КАНЬОН. С другом
Чтобы небо вдохнуть здесь на всю, до кишок, глубину,
я не зря прикатил сюда, вместо ухоженной Ниццы.
На законную родину, а не в чужую страну.
Я из прошлого ехал к тебе, а не из заграницы.
Нахлобучивши крышу на брови, окошки одну
видят сразу из трёх объективов прибытия сцену.
Разгрузились. И хоть объявляй перепончатокрылым войну.
Осы – в рот норовят и кусают, собаки, как цены.
Света нет, говоришь? Но на полке фонарь и свеча,
в доме газ синеглаз — не пещера, чай, неандертальца.
Посидим.
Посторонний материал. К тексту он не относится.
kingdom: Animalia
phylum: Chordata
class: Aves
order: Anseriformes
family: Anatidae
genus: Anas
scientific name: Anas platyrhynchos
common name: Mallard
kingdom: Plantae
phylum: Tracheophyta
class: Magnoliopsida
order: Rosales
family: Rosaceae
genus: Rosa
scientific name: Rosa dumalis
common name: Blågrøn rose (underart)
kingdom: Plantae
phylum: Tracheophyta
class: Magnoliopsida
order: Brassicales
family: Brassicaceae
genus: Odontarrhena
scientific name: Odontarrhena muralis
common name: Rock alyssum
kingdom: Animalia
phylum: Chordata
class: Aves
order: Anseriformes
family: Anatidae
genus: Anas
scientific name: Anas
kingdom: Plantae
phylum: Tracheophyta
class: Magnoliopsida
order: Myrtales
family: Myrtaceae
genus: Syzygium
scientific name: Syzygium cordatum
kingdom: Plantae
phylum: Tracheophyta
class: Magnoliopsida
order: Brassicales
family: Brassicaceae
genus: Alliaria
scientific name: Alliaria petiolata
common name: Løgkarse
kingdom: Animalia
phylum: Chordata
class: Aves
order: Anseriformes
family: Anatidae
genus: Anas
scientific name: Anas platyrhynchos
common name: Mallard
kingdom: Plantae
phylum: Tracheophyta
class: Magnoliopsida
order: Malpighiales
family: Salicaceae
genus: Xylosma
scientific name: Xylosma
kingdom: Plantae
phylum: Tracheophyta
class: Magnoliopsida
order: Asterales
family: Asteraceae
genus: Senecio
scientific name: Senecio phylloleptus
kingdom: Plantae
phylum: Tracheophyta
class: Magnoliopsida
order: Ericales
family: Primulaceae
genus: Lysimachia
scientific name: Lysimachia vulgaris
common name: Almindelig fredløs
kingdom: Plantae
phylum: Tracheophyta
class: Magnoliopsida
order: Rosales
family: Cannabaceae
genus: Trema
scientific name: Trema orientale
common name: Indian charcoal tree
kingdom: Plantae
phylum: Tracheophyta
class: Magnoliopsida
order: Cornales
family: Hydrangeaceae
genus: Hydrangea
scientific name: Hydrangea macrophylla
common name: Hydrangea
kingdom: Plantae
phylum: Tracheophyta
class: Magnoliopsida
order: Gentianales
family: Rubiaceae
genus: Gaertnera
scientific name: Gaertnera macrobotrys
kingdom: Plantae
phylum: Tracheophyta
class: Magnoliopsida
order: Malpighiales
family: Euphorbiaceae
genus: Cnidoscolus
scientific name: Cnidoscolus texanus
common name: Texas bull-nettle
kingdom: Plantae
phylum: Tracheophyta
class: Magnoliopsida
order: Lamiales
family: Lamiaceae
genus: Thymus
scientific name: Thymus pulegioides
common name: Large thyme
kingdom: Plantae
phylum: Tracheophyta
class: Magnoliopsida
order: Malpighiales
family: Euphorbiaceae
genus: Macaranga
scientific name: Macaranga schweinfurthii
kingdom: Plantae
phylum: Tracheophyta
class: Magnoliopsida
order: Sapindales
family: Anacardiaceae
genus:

Помолчим. Ты плесни мне в стакан первача
на три скрюченных жизнью, что в кукиш не сложатся, пальца.
Хочешь душу пытай, хочешь камни с души собирай.
Млечный путь вытекает в долину из звёздного зева.
А на том берегу помидорный отгрохали рай,
только в этом раю ни Адам не замечен, ни Ева.
Над свечой — насекомый содом, под луной — тишина.
Ночью в комнате мышь, как топограф, топочет под полом.
По каньону — тумана плывёт в мезозой пелена,
и века, словно тени, стоят вдоль Днестра частоколом.
На тот берег махнуть по грибы — это всё же вопрос.
Олигарх через Днестр не кинул ещё эстакаду.
Небо — синь. За горой где-то слышится логово гроз.
Шершней, ос — что же делать нам? — потчуем ядом.
Соберутся — решат мудрецы их на съезде своём,
что хозяева прежние были понятней и ближе,
эти новые — злыдни, тандем их — не переживём.
Так что всё, многокрылые, смазывай оси и лыжи.
Утвердив свою власть, зимовать теперь будем вдвоём?
Может быть. А пока бы свободой сполна насладиться.
За рекой помидорные грядки пасёт окоём.
И пришельцам в полнеба сияют ночами теплицы.